One of the more intriguing aspects of the arguments put forward by the Iranian regime lobbyists and PR flaks is the near constant drumbeat of the message that hopes for any possible deal with Iran on nuclear weapons lies with the U.S. and not Iran.
It is an argument advocated by Iranian regime loyalists such as Trita Parsi of the National Iranian American Council and Gareth Porter, a self-proclaimed historian and journalist, who most recently advanced the theory the U.S. negotiating position is unworkable and only foments the deep suspicions already inherent in Iran’s religious ruling class.
Consequently, he takes the position the U.S. must recognize the Iranian regime’s insistence on maintaining its enrichment capacity is not irrational and the sooner Washington recognizes it, the sooner a breakthrough will occur.
It’s a position that might elicit laughter if the stakes weren’t so high. Porter further posits that decades of aggressive U.S. policy towards Iran has forced Iran’s leadership to harden its approach to the U.S. in negotiations with the ultimate goal of the immediate lifting of economic sanctions.

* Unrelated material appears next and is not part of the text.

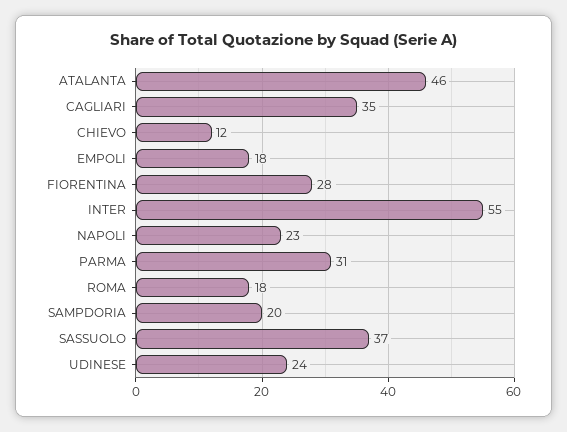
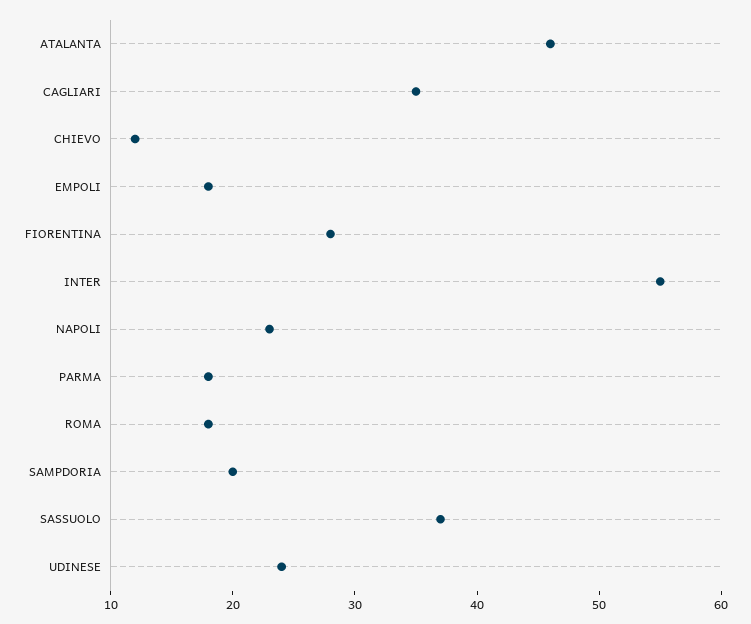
PARMA: 31 -> 18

Porter never mentions Iran’s broad and deep sponsorship and support of terrorist groups such as Hezbollah, Quds force, etc. and their past attacks killing U.S. personnel.
He never mentions the almost decade-long brutal crackdown on Iran’s own people which includes censorship and access to media and the internet, as well as mass arrests and halts to demonstrations, rigged national elections – twice – and a sharp increase in the number and frequency of public executions of men, women and religious and ethnic minorities.
Porter’s inability to exercise his historical insights to recount past acts by the Iranian regime as clouding American policy making is inexcusable and betrays his almost dogmatic approach to supporting whatever the Iranian regime position happens to be. One might daresay if the mullahs said the sky was green, Porter would concur.
Even more telling is his comment that criticism coming from rivals within mullah’s hierarchy that their Supreme Leader Ali Khamenei’s failure to support negotiations with the U.S. was wrong because it would mean Iran was negotiating with the U.S. from a woefully weak position. The fact Porter believes Iran’s negotiating position needs to be one of strength vis á vis the West says more about his allegiances than the need to eliminate nuclear weapons and prevent a new arms race in the Middle East.
If Porter was the historian he pretends to be, he would recognize the mistakes made in the run up of the first Cold War in which unbridled nuclear development placed the world at the brink of a nuclear apocalypse. At no point does Porter decry Iran’s march towards a nuclear weapon. In fact, he acknowledges Iran’s mullahs already possess the ability to build a nuclear weapon with the enriched fuel on hand. Instead he maintains the party line that sanctions must be lifted in order for any agreement to be reached.
While Porter argues “in the context of the history of the sanctions in US-Iran relations, Iran’s determination to hold out for a better deal is hardly irrational. If the Obama administration fails to understand that fact the diplomatic stalemate is likely to continue.”
He misses the exact opposite point of view that given the brutal nature of the Iranian regime and its involvement in literally all of the world’s hot spots involving extremist Islamist groups, one could hardly call the responses to Iran irrational.